Andrés Manuel López Obrador quiere ser como Benito Juárez, pero se encamina a pasar a la historia como Vicente Fox: un presidente de frases pegajosas, locuaz en las formas, que marcó un hito democrático, con quien el votante se encariñó, pero cuyos resultados de gobierno no estuvieron a la altura de las expectativas y representaron una oportunidad perdida.

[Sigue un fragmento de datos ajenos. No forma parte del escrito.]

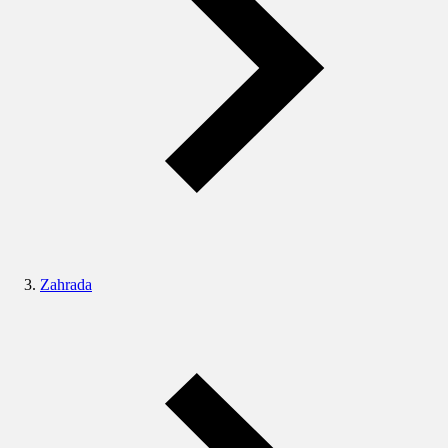
Zahrada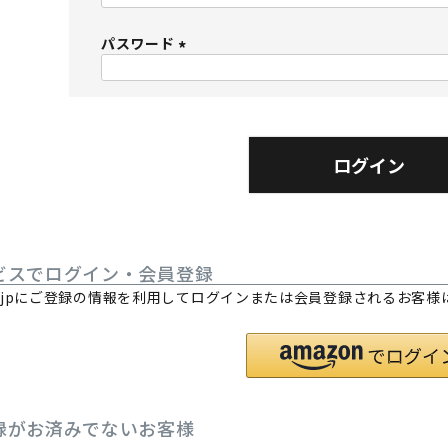
必
パスワード
須
)
(
必
須
)
ログイン
ビスでログイン・会員登録
.co.jpにご登録の情報を利用してログインまたは会員登録されるお客
。
録がお済みでないお客様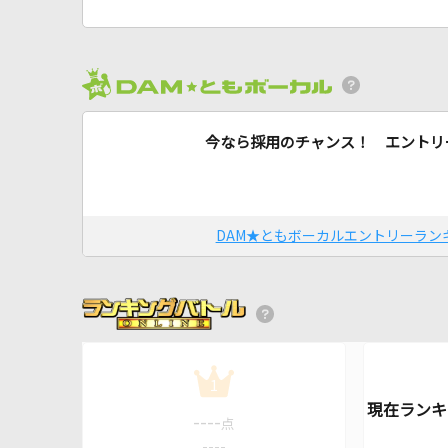
今なら採用のチャンス！ エントリ
DAM★ともボーカルエントリーラン
1
----
点
----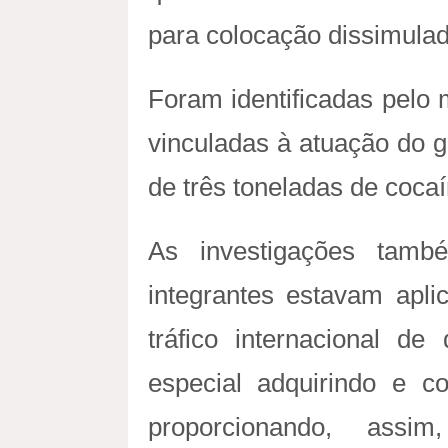
para colocação dissimulad
Foram identificadas pelo
vinculadas à atuação do g
de três toneladas de cocaí
As investigações tam
integrantes estavam apli
tráfico internacional de
especial adquirindo e co
proporcionando, assi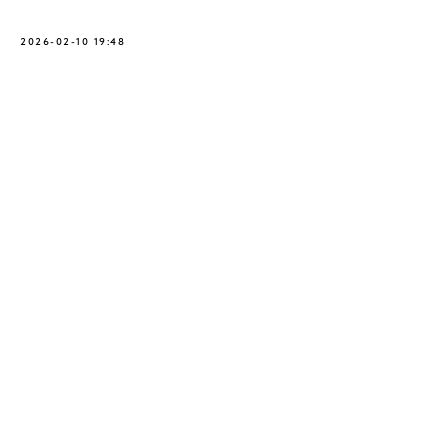
2026-02-10 19:48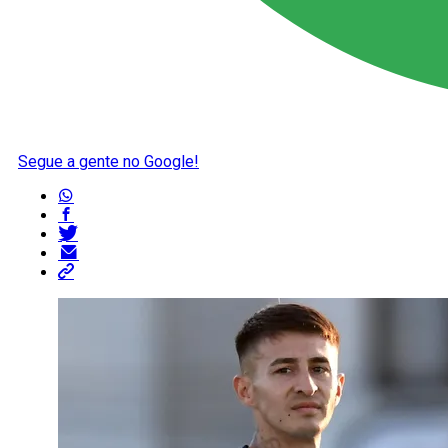
Segue a gente no Google!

Un hombre querido como persona pero reprobado como presidente. Divertido pero ineficaz. Cabeza de un gobierno sobrado de adjetivos pero escaso de sustantivos. Muy bueno para decir las cosas, bastante malo para hacerlas. Un natural para ganarse los titulares de la prensa, pero con gran parte de la opinión publicada en su contra. Capaz de hacer hablar a los medios sobre la más absurda nimiedad en lo que no consigue cuajar ninguna transformación a la altura de su histórico triunfo electoral.
Que usó la corrupción del PRI para llegar al poder, pero que una vez ahí, se alió con los mismos a los que había incansablemente insultado. Y cuando la corrupción tocó la puerta familiar, prefirió mirar a otro lado.
La comparación no va a gustar a ninguno de los dos políticos mexicanos. Se detestan, se desprecian. Pero se miran al mismo espejo del político que dejó todo el talento en la campaña y no se guardó nada para el gobierno. Que desperdició en batallas perdidas de antemano el enorme capital político con el que asumió la Presidencia. Que dilapidó la popularidad en necedades personales.
Hoy, Andrés Manuel López Obrador rinde lo que oficialmente es su Segundo Informe de Gobierno, pero que en realidad es el séptimo, o el octavo si contamos también el discurso de toma de posesión. En todos dice prácticamente lo mismo. El problema es que los tiempos ya no son iguales. El 1 de diciembre de 2018 era el hombre que quería transformarlo todo, el representante de la esperanza de un pueblo que por fin vería la suya. Hoy, 1 de septiembre de 2020, es el político que ha fracasado en la gestión y en el ejemplo.
Fracasó en la gestión porque la economía había empeorado en su gobierno y encima llegó la pandemia; los servicios de salud habían empeorado en su gobierno y encima llegó la pandemia; y la inseguridad había empeorado en su gobierno y ahí sigue, estancada en lo alto de un pico que se vuelve meseta de sangre.
Fracasó en el ejemplo porque el presidente que acabaría con la corrupción ha demostrado que cuando se trata de los suyos, la protege, y al hacerlo, la valida, y fija las reglas del juego. Lo delata su reacción al video de su hermano recibiendo paquetes de dinero de su funcionario estrella. El presidente asumió el papel del orgulloso delincuente: justifica el delito y al hacerlo, aceptó que supo del delito, que se cometió el delito y que él avaló todo.
Extraviado en su brújula moral y reprobado en su gestión como gobernante, el presidente López Obrador está, sin embargo, a tiempo de dar un golpe de timón y enderezar el rumbo del navío. Le queda bastante capital político y le faltan cuatro años de gobierno. Es más que suficiente para corregir y avanzar.